# CHALLENGES
a: In the mailing list thread, rewrite the paragraph that begins "I'm using "tmpdir" as a shared directory" so it is shorter, keeping its main facts.
b: Write out the rows, starting at the line that contains "genus: Pellaea" and stopping after the last line of the rows. Leave the pictures out.

# PASSAGE TO READ
######
Open MPI logo

Open MPI User's Mailing List Archives

  |   Home   |   Support   |   FAQ   |   all Open MPI User's mailing list

Subject: Re: [OMPI users] [sge] tight-integration openmpi and sge: opal_os_dirpath_create failure
From: Reuti (reuti_at_[hidden])
Date: 2009-11-10 17:51:37


Hi Eloi,

Am 10.11.2009 um 23:42 schrieb Eloi Gaudry:

> I followed your advice and switched to a local "tmpdir" instead of
> a share one. This solved the session directory issue, thanks for
> your help !

what user/group is no listed for the generated temporary directories
(i.e. $TMPDIR)?

-- Reuti

> However, I cannot understand how the issue disappeared. Any input
> would be welcome as I really like to understand how SGE/OpenMPI
> could failed when using such a configuration (i.e. with a shared
> "tmpdir").
>
> Eloi
>
>
> On 10/11/2009 19:17, Eloi Gaudry wrote:
>> Reuti,
>>
>> The acl here were just added when I tried to force the /opt/sge/
>> tmp subdirectories to be 777 (which I did when I first encountered
>> the error of subdirectories creation within OpenMPI). I don't
>> think the info I'll provide will be meaningfull here:
>>
>> moe:~# getfacl /opt/sge/tmp
>> getfacl: Removing leading '/' from absolute path names
>> # file: opt/sge/tmp
>> # owner: sgeadmin
>> # group: fft
>> user::rwx
>> group::rwx
>> mask::rwx
>> other::rwx
>> default:user::rwx
>> default:group::rwx
>> default:group:fft:rwx
>> default:mask::rwx
>> default:other::rwx
>>
>> I'll try to use a local directory instead of a shared one for
>> "tmpdir". But as this issue seems somehow related to permissions,
>> I don't know if this would eventually be the rigth solution.
>>
>> Thanks for your help,
>> Eloi
>>
>> Reuti wrote:
>>> Hi,
>>>
>>> Am 10.11.2009 um 19:01 schrieb Eloi Gaudry:
>>>
>>>> Reuti,
>>>>
>>>> I'm using "tmpdir" as a shared directory that contains the
>>>> session directories created during job submission, not for
>>>> computing or local storage. Doesn't the session directory (i.e.
>>>> job_id.queue_name) need to be shared among all computing nodes
>>>> (at least the ones that would be used with orted during the
>>>> parallel computation) ?
>>>
>>> no. orted runs happily with local $TMPDIR on each and every node.
######
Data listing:
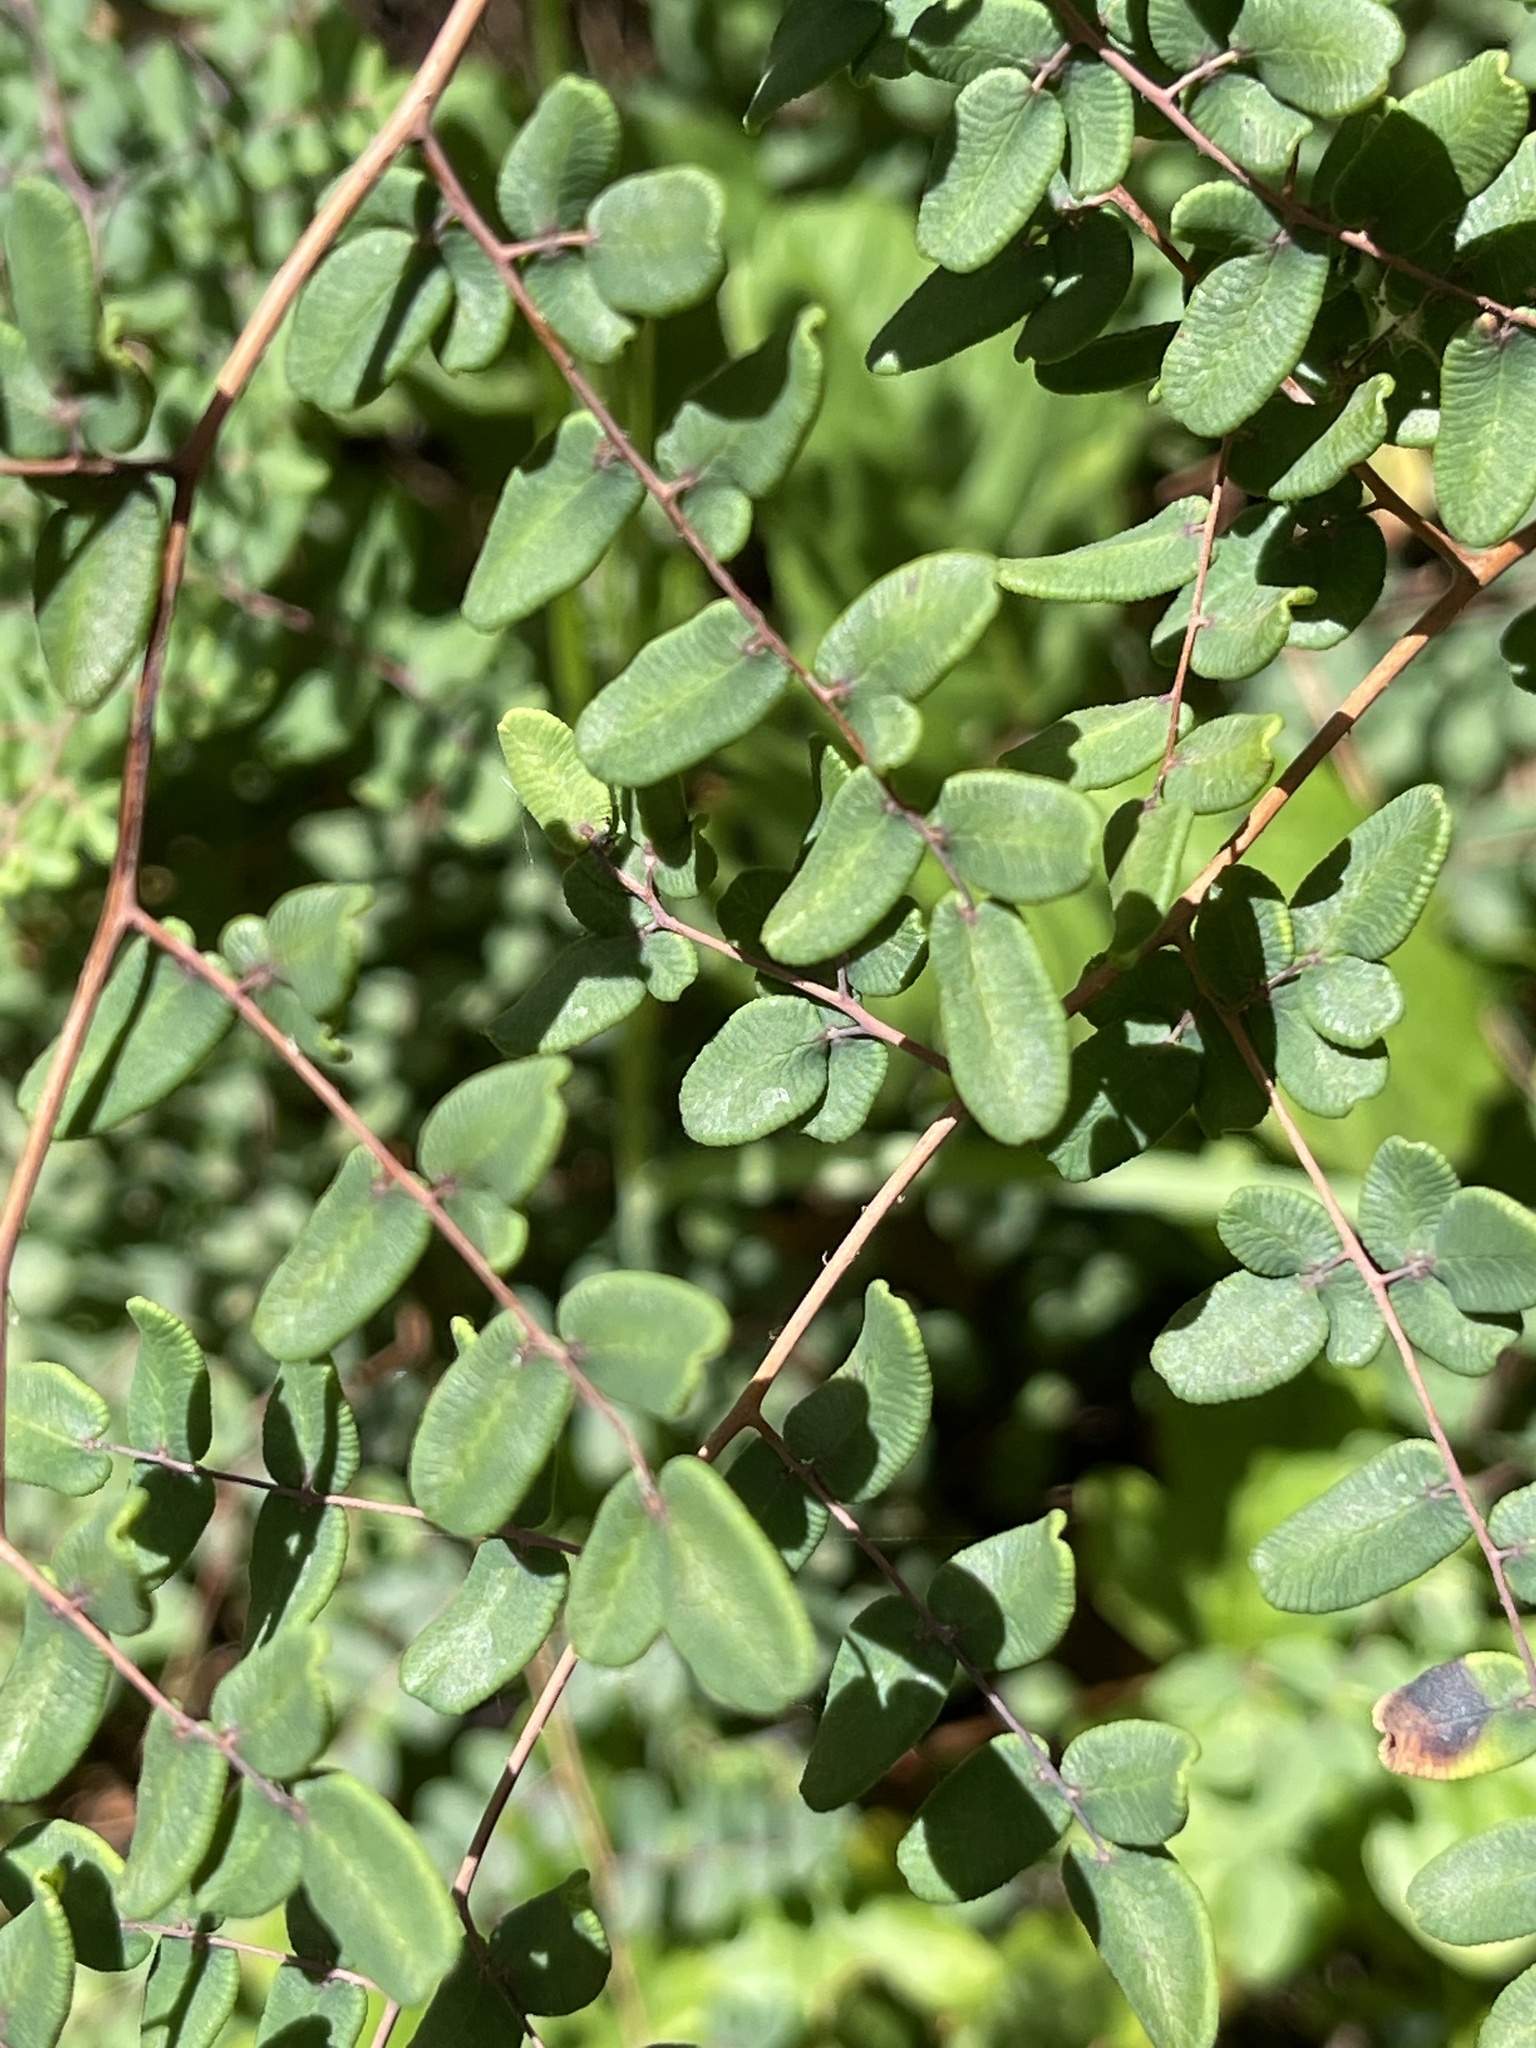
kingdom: Plantae
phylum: Tracheophyta
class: Polypodiopsida
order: Polypodiales
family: Pteridaceae
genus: Pellaea
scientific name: Pellaea andromedifolia
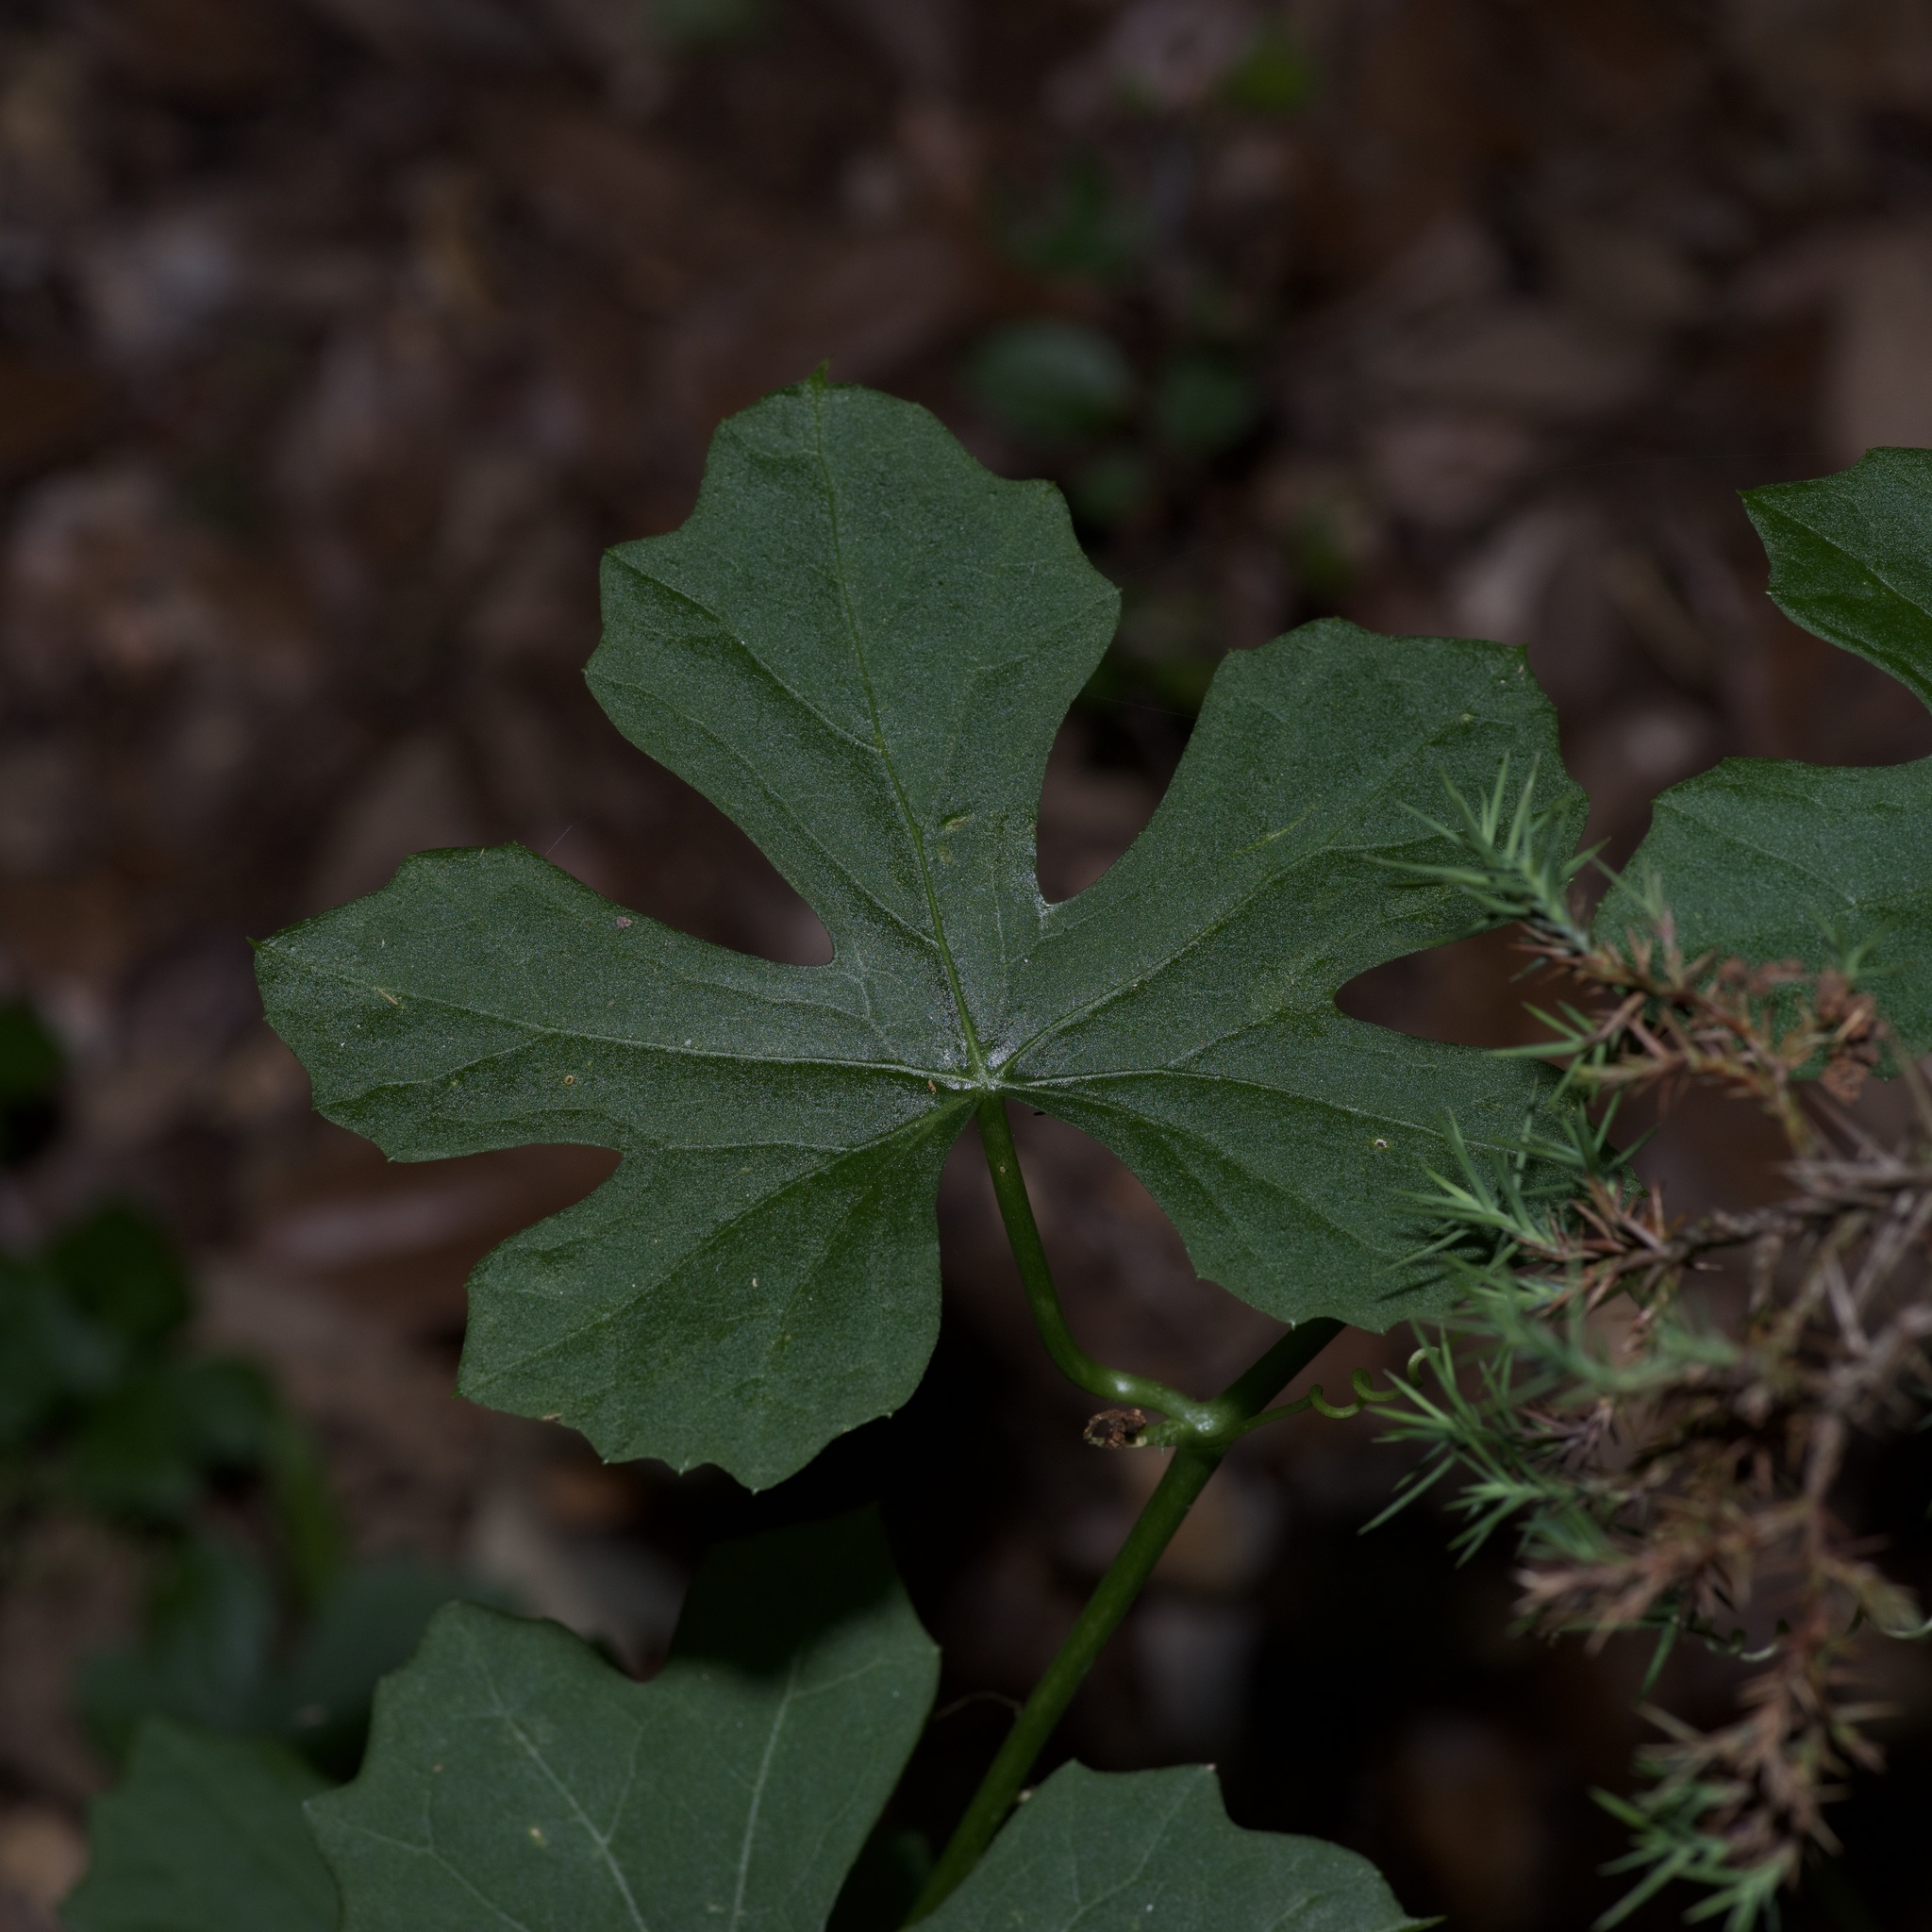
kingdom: Plantae
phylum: Tracheophyta
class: Magnoliopsida
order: Cucurbitales
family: Cucurbitaceae
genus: Ibervillea
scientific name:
######
# PER-TASK OUTPUTS
a: The writer uses "tmpdir" as a shared directory for the session directories created at job submission, not for computing or local storage. The writer asks whether the session directory (job_id.queue_name) must be shared among all computing nodes, at least those that would run orted during the parallel computation.

b:
genus: Pellaea
scientific name: Pellaea andromedifolia
kingdom: Plantae
phylum: Tracheophyta
class: Magnoliopsida
order: Cucurbitales
family: Cucurbitaceae
genus: Ibervillea
scientific name:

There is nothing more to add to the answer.